As you may see, strange errors appear whether multicategory is specified (files not found), or not specified (maximum recursion depth when calling show_batch)
So, I would really appreciate if someone could tell me what’s going wrong here!
Best,
Pierre

!pip install -Uqq fastbook
import fastbook
fastbook.setup_book()
from fastbook import *

from fastai.vision.all import *
path = untar_data(URLs.PASCAL_2007)
df = pd.read_csv(path/'train.csv')
df.head()

def splitter(df):
    train = df.index[~df['is_valid']].tolist()
    valid = df.index[df['is_valid']].tolist()
    return train,valid

dblock = DataBlock(blocks=(ImageBlock, MultiCategoryBlock),
     get_x = lambda r: r['fname'],
     get_y = lambda r: r['labels'],
     splitter=splitter)

# Note: If [blocks=(ImageBlock, MultiCategoryBlock)] is commented, 
# then the variables [dsets] and [dls] below are well-defined (in the sense
# they do not cause an error)

dsets = dblock.datasets(df)
# error: file not found

dls = dblock.dataloaders(df)
# error: file not found

dls.show_batch(nrows=1, ncols=1)
# If [blocks=(ImageBlock, MultiCategoryBlock)] is commented while defining [dblock] above,
# [dls] and [dsets] do work, but [dls.show_batch(nrows=1, ncols=1)] fails with the 
# following error:
# maximum recursion depth exceeded while calling a Python object

vbakshi · November 20, 2023, 3:56pm

I think I figured out a solution, following the notebook 06_multicat.ipynb:

The reason it’s throwing the file-not-found error is because get_x needs to return the full path to the image file, not just the name.
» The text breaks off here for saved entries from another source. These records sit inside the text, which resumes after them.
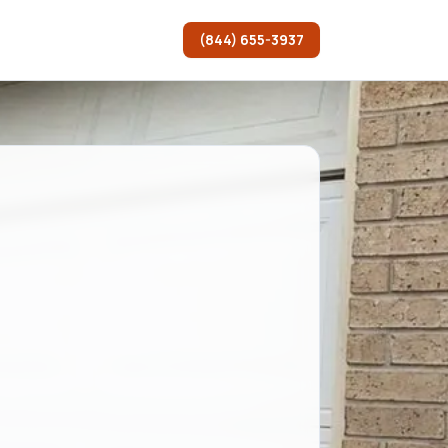
(844) 655-3937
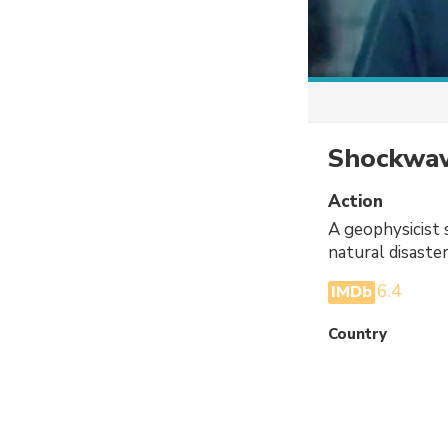
Shockwav
Action
A geophysicist s
natural disaste
6.4
IMDb
Country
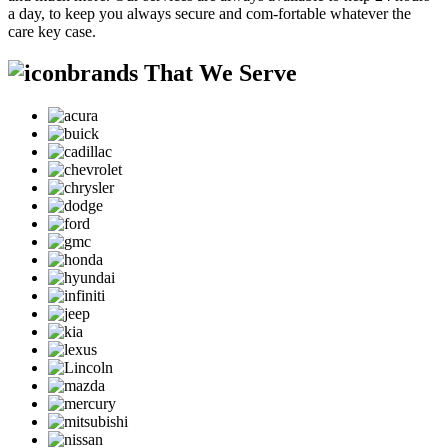
a day, to keep you always secure and com-fortable whatever the
care key case.
brands That We Serve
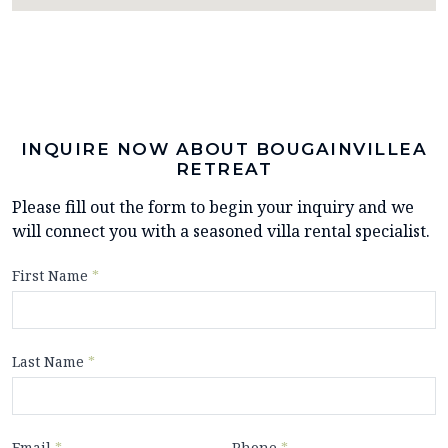
INQUIRE NOW ABOUT BOUGAINVILLEA
RETREAT
Please fill out the form to begin your inquiry and we
will connect you with a seasoned villa rental specialist.
First Name
*
Last Name
*
Email
*
Phone
*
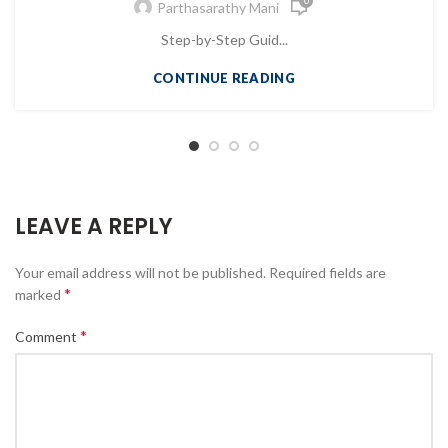
0
Parthasarathy Mani
Step-by-Step Guid...
CONTINUE READING
LEAVE A REPLY
Your email address will not be published.
Required fields are
*
marked
*
Comment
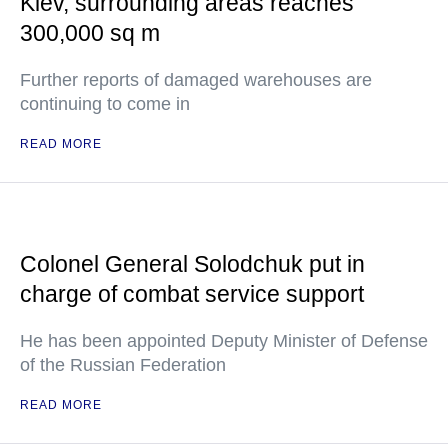
Kiev, surrounding areas reaches
300,000 sq m
Further reports of damaged warehouses are
continuing to come in
READ MORE
Colonel General Solodchuk put in
charge of combat service support
He has been appointed Deputy Minister of Defense
of the Russian Federation
READ MORE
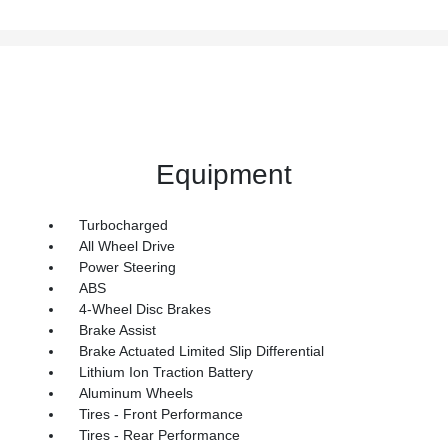
Equipment
Turbocharged
All Wheel Drive
Power Steering
ABS
4-Wheel Disc Brakes
Brake Assist
Brake Actuated Limited Slip Differential
Lithium Ion Traction Battery
Aluminum Wheels
Tires - Front Performance
Tires - Rear Performance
Here are the two “getter” functions defined in the lesson notebook:

def get_x(r): return path/'train'/r['fname']
def get_y(r): return r['labels'].split(' ')
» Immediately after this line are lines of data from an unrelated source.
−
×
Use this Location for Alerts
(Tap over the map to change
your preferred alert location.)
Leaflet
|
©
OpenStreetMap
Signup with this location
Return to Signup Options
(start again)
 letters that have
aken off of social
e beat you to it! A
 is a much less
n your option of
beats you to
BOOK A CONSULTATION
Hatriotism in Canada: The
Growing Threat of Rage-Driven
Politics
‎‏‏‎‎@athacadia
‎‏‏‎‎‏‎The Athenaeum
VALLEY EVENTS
That solves the file-not-found error but .show_batch then throws a different error (tensors are not the same size) because the images in the dataset are different sizes and need to be standardized, which can be done by passing the following item_tfms when creating your DataBlock:

item_tfms = RandomResizedCrop(128, min_scale=0.35)

So, in summary, here’s the full code to build your DataBlock:

def splitter(df):
    train = df.index[~df['is_valid']].tolist()
    valid = df.index[df['is_valid']].tolist()
    return train,valid

def get_x(r): return path/'train'/r['fname']
def get_y(r): return r['labels'].split(' ')
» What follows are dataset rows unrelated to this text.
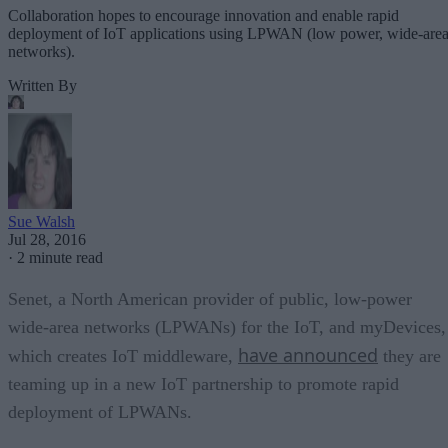
Collaboration hopes to encourage innovation and enable rapid
deployment of IoT applications using LPWAN (low power, wide-are
networks).
Written By
Sue Walsh
Jul 28, 2016
·
2 minute read
Senet, a North American provider of public, low-power
wide-area networks (LPWANs) for the IoT, and myDevices,
have announced
which creates IoT middleware,
they are
teaming up in a new IoT partnership to promote rapid
deployment of LPWANs.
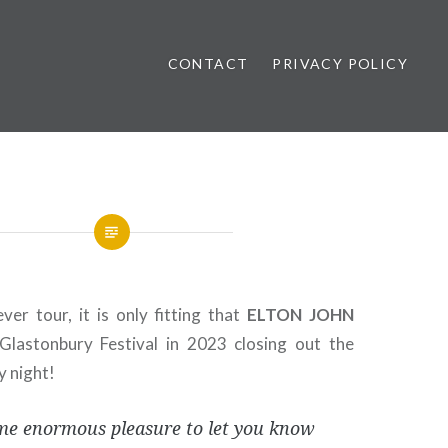
CONTACT
PRIVACY POLICY
ews
ever tour, it is only fitting that
ELTON
JOHN
Glastonbury Festival in 2023 closing out the
y night!
 me enormous pleasure to let you know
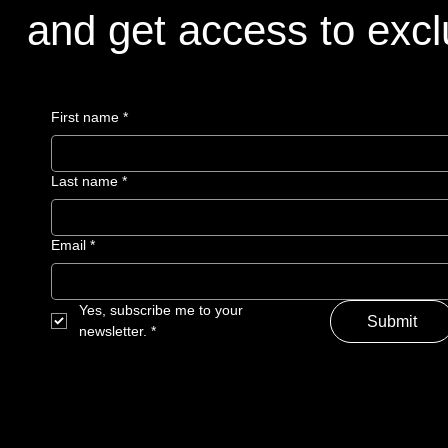
and get access to excl
First name
*
Last name
*
Email
*
Yes, subscribe me to your 
Submit
newsletter.
*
dblock = DataBlock(blocks=(ImageBlock, MultiCategoryBlock),
                   get_x = get_x, 
                   get_y = get_y,              
                   # get_y = ColReader('labels', label_delim=' '),
                   splitter=splitter,
                   item_tfms = RandomResizedCrop(128, min_scale=0.35)
                  )

When I run that, show_batch outputs correctly:

pvial · November 20, 2023, 4:49pm

Thanks a lot @vbakshi! This does work indeed.
I’m still wondering whether, if run locally, the code from the Fastbook notebook should work exactly as it is written and whether it’s worth writing a pull request for the chapter (at least including your remark in the markdown).